• [TASK TO COMPLETE]
Your answer should hold exactly the lines from the one with "(156, 950) none -> [113,1371,129,1374] ..." through the final line of the data below, reproduced as written.

• [DATA PROVIDED]

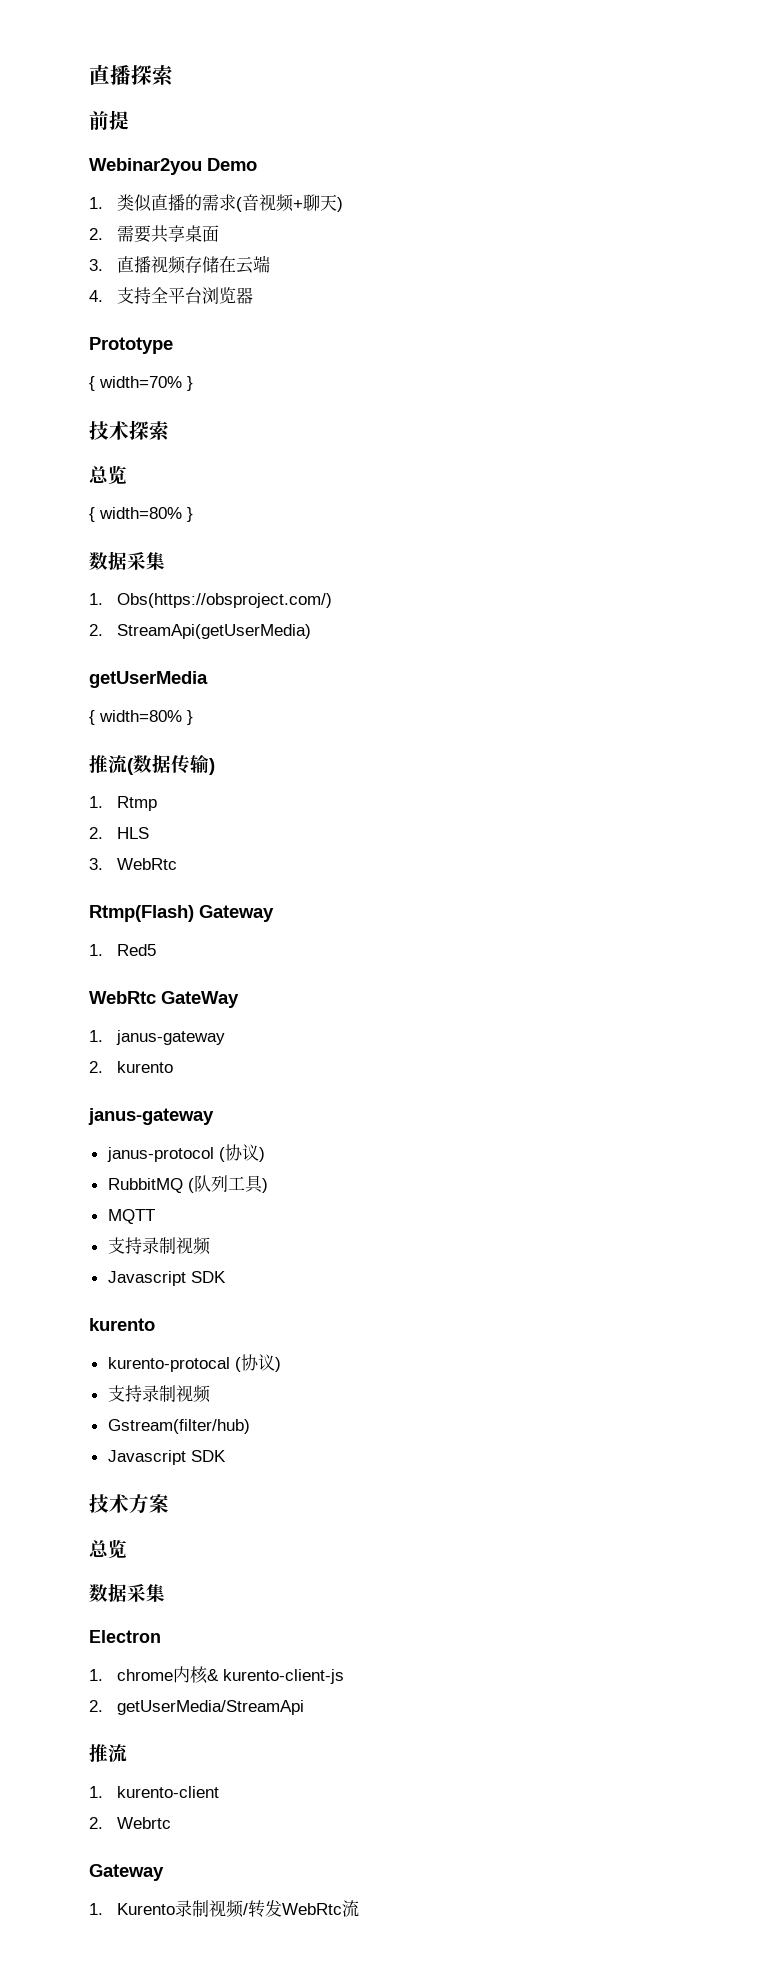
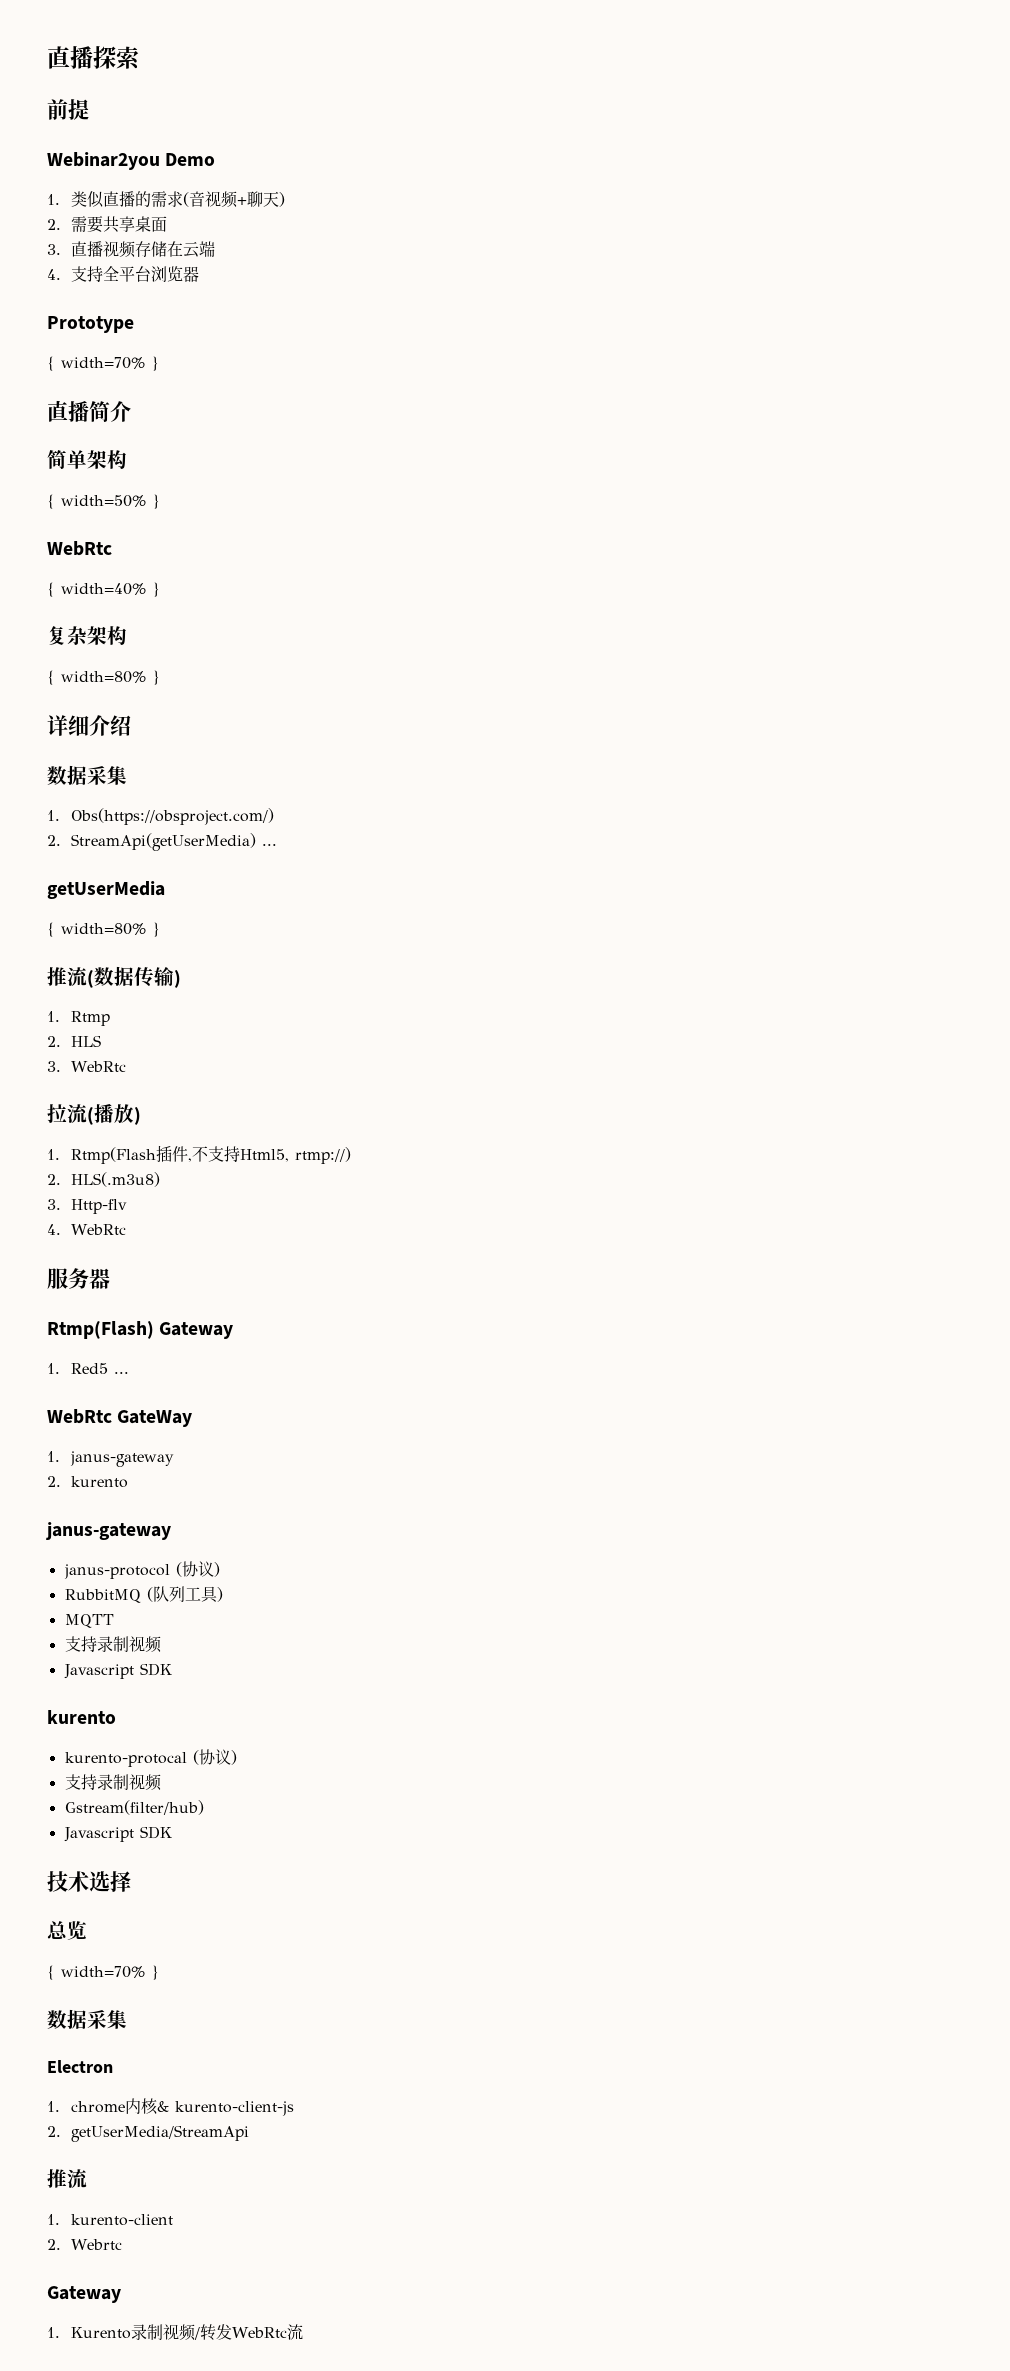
[89,420,169,441] [89,465,127,484] [89,507,193,522] 技术探索 // 总览 // { width=80% } -> [47,400,131,422] [47,450,127,469] [47,494,160,509] [47,541,112,556] [47,582,160,597] [47,626,127,645] [47,670,160,685] [47,715,131,736] 直播简介 // 简单架构 // { width=50% } // WebRtc // { width=40% } // 复杂架构 // { width=80% } // 详细介绍
(311, 631) none -> [261,843,277,846] ...
(177, 864) none -> [47,1104,141,1125] [47,1145,351,1164] [47,1172,160,1187] [47,1199,127,1214] [47,1224,126,1235] [47,1268,110,1289] // 拉流(播放) // 1. Rtmp(Flash插件,不支持Html5, rtmp://) // 2. HLS(.m3u8) // 3. Http-flv // 4. WebRtc // 服务器
(156, 950) none -> [113,1371,129,1374] ...
[129,1494,169,1514] [89,1539,127,1558] 方案 // 总览 -> [89,1871,131,1892] [47,1921,87,1940] [47,1965,159,1980] 选择 // 总览 // { width=70% }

• [RESPONSE TO THIS TASK]
(156, 950) none -> [113,1371,129,1374] ...
[129,1494,169,1514] [89,1539,127,1558] 方案 // 总览 -> [89,1871,131,1892] [47,1921,87,1940] [47,1965,159,1980] 选择 // 总览 // { width=70% }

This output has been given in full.